-- DATA RECORDS follows --

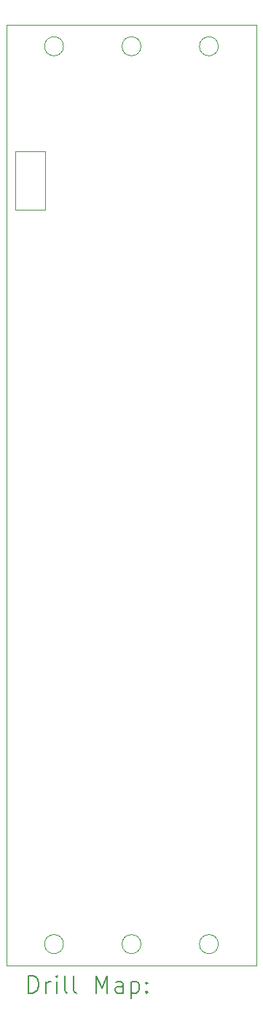
<source format=gbr>
%TF.GenerationSoftware,KiCad,Pcbnew,7.0.5*%
%TF.CreationDate,2023-06-06T16:58:11-04:00*%
%TF.ProjectId,SIDE,53494445-2e6b-4696-9361-645f70636258,rev?*%
%TF.SameCoordinates,Original*%
%TF.FileFunction,Drillmap*%
%TF.FilePolarity,Positive*%
%FSLAX45Y45*%
G04 Gerber Fmt 4.5, Leading zero omitted, Abs format (unit mm)*
G04 Created by KiCad (PCBNEW 7.0.5) date 2023-06-06 16:58:11*
%MOMM*%
%LPD*%
G01*
G04 APERTURE LIST*
%ADD10C,0.100000*%
%ADD11C,0.200000*%
G04 APERTURE END LIST*
D10*
X16622000Y-15021802D02*
X13722000Y-15021802D01*
X16622000Y-4121802D02*
X13722000Y-4121802D01*
X15282000Y-14771802D02*
G75*
G03*
X15282000Y-14771802I-110000J0D01*
G01*
X16622000Y-4121802D02*
X16622000Y-15021802D01*
X16182000Y-14771802D02*
G75*
G03*
X16182000Y-14771802I-110000J0D01*
G01*
X14382000Y-14771802D02*
G75*
G03*
X14382000Y-14771802I-110000J0D01*
G01*
X14382000Y-4371802D02*
G75*
G03*
X14382000Y-4371802I-110000J0D01*
G01*
X16182000Y-4371802D02*
G75*
G03*
X16182000Y-4371802I-110000J0D01*
G01*
X13722000Y-4121802D02*
X13722000Y-15021802D01*
X13822000Y-5591802D02*
X14172000Y-5591802D01*
X14172000Y-6261802D01*
X13822000Y-6261802D01*
X13822000Y-5591802D01*
X15282000Y-4371802D02*
G75*
G03*
X15282000Y-4371802I-110000J0D01*
G01*
D11*
X13977777Y-15338286D02*
X13977777Y-15138286D01*
X13977777Y-15138286D02*
X14025396Y-15138286D01*
X14025396Y-15138286D02*
X14053967Y-15147810D01*
X14053967Y-15147810D02*
X14073015Y-15166857D01*
X14073015Y-15166857D02*
X14082539Y-15185905D01*
X14082539Y-15185905D02*
X14092062Y-15224000D01*
X14092062Y-15224000D02*
X14092062Y-15252572D01*
X14092062Y-15252572D02*
X14082539Y-15290667D01*
X14082539Y-15290667D02*
X14073015Y-15309714D01*
X14073015Y-15309714D02*
X14053967Y-15328762D01*
X14053967Y-15328762D02*
X14025396Y-15338286D01*
X14025396Y-15338286D02*
X13977777Y-15338286D01*
X14177777Y-15338286D02*
X14177777Y-15204953D01*
X14177777Y-15243048D02*
X14187301Y-15224000D01*
X14187301Y-15224000D02*
X14196824Y-15214476D01*
X14196824Y-15214476D02*
X14215872Y-15204953D01*
X14215872Y-15204953D02*
X14234920Y-15204953D01*
X14301586Y-15338286D02*
X14301586Y-15204953D01*
X14301586Y-15138286D02*
X14292062Y-15147810D01*
X14292062Y-15147810D02*
X14301586Y-15157334D01*
X14301586Y-15157334D02*
X14311110Y-15147810D01*
X14311110Y-15147810D02*
X14301586Y-15138286D01*
X14301586Y-15138286D02*
X14301586Y-15157334D01*
X14425396Y-15338286D02*
X14406348Y-15328762D01*
X14406348Y-15328762D02*
X14396824Y-15309714D01*
X14396824Y-15309714D02*
X14396824Y-15138286D01*
X14530158Y-15338286D02*
X14511110Y-15328762D01*
X14511110Y-15328762D02*
X14501586Y-15309714D01*
X14501586Y-15309714D02*
X14501586Y-15138286D01*
X14758729Y-15338286D02*
X14758729Y-15138286D01*
X14758729Y-15138286D02*
X14825396Y-15281143D01*
X14825396Y-15281143D02*
X14892062Y-15138286D01*
X14892062Y-15138286D02*
X14892062Y-15338286D01*
X15073015Y-15338286D02*
X15073015Y-15233524D01*
X15073015Y-15233524D02*
X15063491Y-15214476D01*
X15063491Y-15214476D02*
X15044443Y-15204953D01*
X15044443Y-15204953D02*
X15006348Y-15204953D01*
X15006348Y-15204953D02*
X14987301Y-15214476D01*
X15073015Y-15328762D02*
X15053967Y-15338286D01*
X15053967Y-15338286D02*
X15006348Y-15338286D01*
X15006348Y-15338286D02*
X14987301Y-15328762D01*
X14987301Y-15328762D02*
X14977777Y-15309714D01*
X14977777Y-15309714D02*
X14977777Y-15290667D01*
X14977777Y-15290667D02*
X14987301Y-15271619D01*
X14987301Y-15271619D02*
X15006348Y-15262095D01*
X15006348Y-15262095D02*
X15053967Y-15262095D01*
X15053967Y-15262095D02*
X15073015Y-15252572D01*
X15168253Y-15204953D02*
X15168253Y-15404953D01*
X15168253Y-15214476D02*
X15187301Y-15204953D01*
X15187301Y-15204953D02*
X15225396Y-15204953D01*
X15225396Y-15204953D02*
X15244443Y-15214476D01*
X15244443Y-15214476D02*
X15253967Y-15224000D01*
X15253967Y-15224000D02*
X15263491Y-15243048D01*
X15263491Y-15243048D02*
X15263491Y-15300191D01*
X15263491Y-15300191D02*
X15253967Y-15319238D01*
X15253967Y-15319238D02*
X15244443Y-15328762D01*
X15244443Y-15328762D02*
X15225396Y-15338286D01*
X15225396Y-15338286D02*
X15187301Y-15338286D01*
X15187301Y-15338286D02*
X15168253Y-15328762D01*
X15349205Y-15319238D02*
X15358729Y-15328762D01*
X15358729Y-15328762D02*
X15349205Y-15338286D01*
X15349205Y-15338286D02*
X15339682Y-15328762D01*
X15339682Y-15328762D02*
X15349205Y-15319238D01*
X15349205Y-15319238D02*
X15349205Y-15338286D01*
X15349205Y-15214476D02*
X15358729Y-15224000D01*
X15358729Y-15224000D02*
X15349205Y-15233524D01*
X15349205Y-15233524D02*
X15339682Y-15224000D01*
X15339682Y-15224000D02*
X15349205Y-15214476D01*
X15349205Y-15214476D02*
X15349205Y-15233524D01*
M02*

</source>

-- DATA RECORDS concluded --

▶ _EXERCISE_: Without the pictures, return all the records precisely as they stand.

▶ _EXPECTED OUTPUT_:
<source format=gbr>
%TF.GenerationSoftware,KiCad,Pcbnew,7.0.5*%
%TF.CreationDate,2023-06-06T16:58:11-04:00*%
%TF.ProjectId,SIDE,53494445-2e6b-4696-9361-645f70636258,rev?*%
%TF.SameCoordinates,Original*%
%TF.FileFunction,Drillmap*%
%TF.FilePolarity,Positive*%
%FSLAX45Y45*%
G04 Gerber Fmt 4.5, Leading zero omitted, Abs format (unit mm)*
G04 Created by KiCad (PCBNEW 7.0.5) date 2023-06-06 16:58:11*
%MOMM*%
%LPD*%
G01*
G04 APERTURE LIST*
%ADD10C,0.100000*%
%ADD11C,0.200000*%
G04 APERTURE END LIST*
D10*
X16622000Y-15021802D02*
X13722000Y-15021802D01*
X16622000Y-4121802D02*
X13722000Y-4121802D01*
X15282000Y-14771802D02*
G75*
G03*
X15282000Y-14771802I-110000J0D01*
G01*
X16622000Y-4121802D02*
X16622000Y-15021802D01*
X16182000Y-14771802D02*
G75*
G03*
X16182000Y-14771802I-110000J0D01*
G01*
X14382000Y-14771802D02*
G75*
G03*
X14382000Y-14771802I-110000J0D01*
G01*
X14382000Y-4371802D02*
G75*
G03*
X14382000Y-4371802I-110000J0D01*
G01*
X16182000Y-4371802D02*
G75*
G03*
X16182000Y-4371802I-110000J0D01*
G01*
X13722000Y-4121802D02*
X13722000Y-15021802D01*
X13822000Y-5591802D02*
X14172000Y-5591802D01*
X14172000Y-6261802D01*
X13822000Y-6261802D01*
X13822000Y-5591802D01*
X15282000Y-4371802D02*
G75*
G03*
X15282000Y-4371802I-110000J0D01*
G01*
D11*
X13977777Y-15338286D02*
X13977777Y-15138286D01*
X13977777Y-15138286D02*
X14025396Y-15138286D01*
X14025396Y-15138286D02*
X14053967Y-15147810D01*
X14053967Y-15147810D02*
X14073015Y-15166857D01*
X14073015Y-15166857D02*
X14082539Y-15185905D01*
X14082539Y-15185905D02*
X14092062Y-15224000D01*
X14092062Y-15224000D02*
X14092062Y-15252572D01*
X14092062Y-15252572D02*
X14082539Y-15290667D01*
X14082539Y-15290667D02*
X14073015Y-15309714D01*
X14073015Y-15309714D02*
X14053967Y-15328762D01*
X14053967Y-15328762D02*
X14025396Y-15338286D01*
X14025396Y-15338286D02*
X13977777Y-15338286D01*
X14177777Y-15338286D02*
X14177777Y-15204953D01*
X14177777Y-15243048D02*
X14187301Y-15224000D01*
X14187301Y-15224000D02*
X14196824Y-15214476D01*
X14196824Y-15214476D02*
X14215872Y-15204953D01*
X14215872Y-15204953D02*
X14234920Y-15204953D01*
X14301586Y-15338286D02*
X14301586Y-15204953D01*
X14301586Y-15138286D02*
X14292062Y-15147810D01*
X14292062Y-15147810D02*
X14301586Y-15157334D01*
X14301586Y-15157334D02*
X14311110Y-15147810D01*
X14311110Y-15147810D02*
X14301586Y-15138286D01*
X14301586Y-15138286D02*
X14301586Y-15157334D01*
X14425396Y-15338286D02*
X14406348Y-15328762D01*
X14406348Y-15328762D02*
X14396824Y-15309714D01*
X14396824Y-15309714D02*
X14396824Y-15138286D01*
X14530158Y-15338286D02*
X14511110Y-15328762D01*
X14511110Y-15328762D02*
X14501586Y-15309714D01*
X14501586Y-15309714D02*
X14501586Y-15138286D01*
X14758729Y-15338286D02*
X14758729Y-15138286D01*
X14758729Y-15138286D02*
X14825396Y-15281143D01*
X14825396Y-15281143D02*
X14892062Y-15138286D01*
X14892062Y-15138286D02*
X14892062Y-15338286D01*
X15073015Y-15338286D02*
X15073015Y-15233524D01*
X15073015Y-15233524D02*
X15063491Y-15214476D01*
X15063491Y-15214476D02*
X15044443Y-15204953D01*
X15044443Y-15204953D02*
X15006348Y-15204953D01*
X15006348Y-15204953D02*
X14987301Y-15214476D01*
X15073015Y-15328762D02*
X15053967Y-15338286D01*
X15053967Y-15338286D02*
X15006348Y-15338286D01*
X15006348Y-15338286D02*
X14987301Y-15328762D01*
X14987301Y-15328762D02*
X14977777Y-15309714D01*
X14977777Y-15309714D02*
X14977777Y-15290667D01*
X14977777Y-15290667D02*
X14987301Y-15271619D01*
X14987301Y-15271619D02*
X15006348Y-15262095D01*
X15006348Y-15262095D02*
X15053967Y-15262095D01*
X15053967Y-15262095D02*
X15073015Y-15252572D01*
X15168253Y-15204953D02*
X15168253Y-15404953D01*
X15168253Y-15214476D02*
X15187301Y-15204953D01*
X15187301Y-15204953D02*
X15225396Y-15204953D01*
X15225396Y-15204953D02*
X15244443Y-15214476D01*
X15244443Y-15214476D02*
X15253967Y-15224000D01*
X15253967Y-15224000D02*
X15263491Y-15243048D01*
X15263491Y-15243048D02*
X15263491Y-15300191D01*
X15263491Y-15300191D02*
X15253967Y-15319238D01*
X15253967Y-15319238D02*
X15244443Y-15328762D01*
X15244443Y-15328762D02*
X15225396Y-15338286D01*
X15225396Y-15338286D02*
X15187301Y-15338286D01*
X15187301Y-15338286D02*
X15168253Y-15328762D01*
X15349205Y-15319238D02*
X15358729Y-15328762D01*
X15358729Y-15328762D02*
X15349205Y-15338286D01*
X15349205Y-15338286D02*
X15339682Y-15328762D01*
X15339682Y-15328762D02*
X15349205Y-15319238D01*
X15349205Y-15319238D02*
X15349205Y-15338286D01*
X15349205Y-15214476D02*
X15358729Y-15224000D01*
X15358729Y-15224000D02*
X15349205Y-15233524D01*
X15349205Y-15233524D02*
X15339682Y-15224000D01*
X15339682Y-15224000D02*
X15349205Y-15214476D01*
X15349205Y-15214476D02*
X15349205Y-15233524D01*
M02*

</source>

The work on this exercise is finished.